Department of Biology, Lund University, Lund, Sweden.
Station d'Ecologie Théorique et Expérimentale du CNRS à Moulis, Moulis, France.
J Exp Zool A Ecol Integr Physiol. 2017 Aug;327(7):423-432. doi: 10.1002/jez.2115. Epub 2017 Oct 17.
Coping with novel environments may be facilitated by plastic physiological responses that enable survival during environmentally sensitive life stages. We tested the capacity for embryos of the common wall lizard (Podarcis muralis) from low altitude to cope with low-oxygen partial pressure (hypoxia) in an alpine environment. Developing embryos subjected to hypoxic atmospheric conditions (15-16% O sea-level equivalent) at 2,877 m above sea level exhibited responses common to vertebrates acclimatized to or evolutionarily adapted to high altitude: suppressed metabolism, cardiac hypertrophy, and hyperventilation. These responses might have contributed to the unaltered incubation duration and hatching success relative to the ancestral, low-altitude, condition. Even so, hypoxia constrained egg energy utilization such that larger eggs produced hatchlings with relatively low mass. These findings highlight the role of physiological plasticity in maintaining fitness-relevant phenotypes in high-altitude environments, providing impetus to further explore altitudinal limits to ecological diversification in ectothermic vertebrates.

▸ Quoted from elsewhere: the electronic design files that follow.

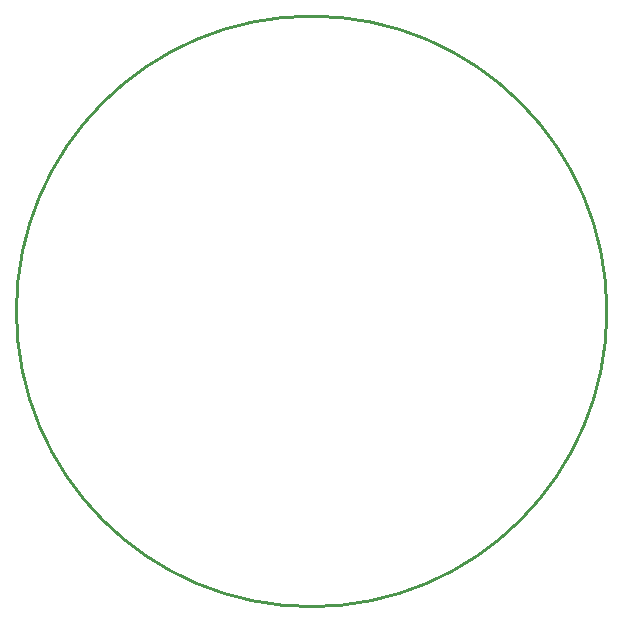
<source format=gbp>
G04*
G04 #@! TF.GenerationSoftware,Altium Limited,Altium Designer,25.1.2 (22)*
G04*
G04 Layer_Color=128*
%FSLAX25Y25*%
%MOIN*%
G70*
G04*
G04 #@! TF.SameCoordinates,20C2AC38-BB5E-479F-A31B-2D12C5FD2638*
G04*
G04*
G04 #@! TF.FilePolarity,Positive*
G04*
G01*
G75*
%ADD10C,0.01000*%
D10*
X426393Y98425D02*
G03*
X426393Y98425I98425J0D01*
G01*
M02*

</source>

应对新环境可能得益于能够在环境敏感生命阶段维持生存的生理可塑性反应。我们测试了来自低海拔地区的普通壁蜥(Podarcis muralis)胚胎在高原环境中应对低氧分压(缺氧)的能力。在海拔 2877 米处,处于缺氧大气条件(相当于海平面 15-16%的 O2)下的发育中的胚胎表现出与适应或进化适应高海拔的脊椎动物常见的反应:代谢抑制、心脏肥大和过度通气。这些反应可能有助于保持孵化时间和孵化成功率不变,与祖先的低海拔条件相比。即便如此,缺氧限制了卵的能量利用,导致较大的卵孵化出的幼体质量相对较低。这些发现强调了生理可塑性在维持高海拔环境中与适应度相关表型中的作用,为进一步探索变温脊椎动物的海拔生态多样化极限提供了动力。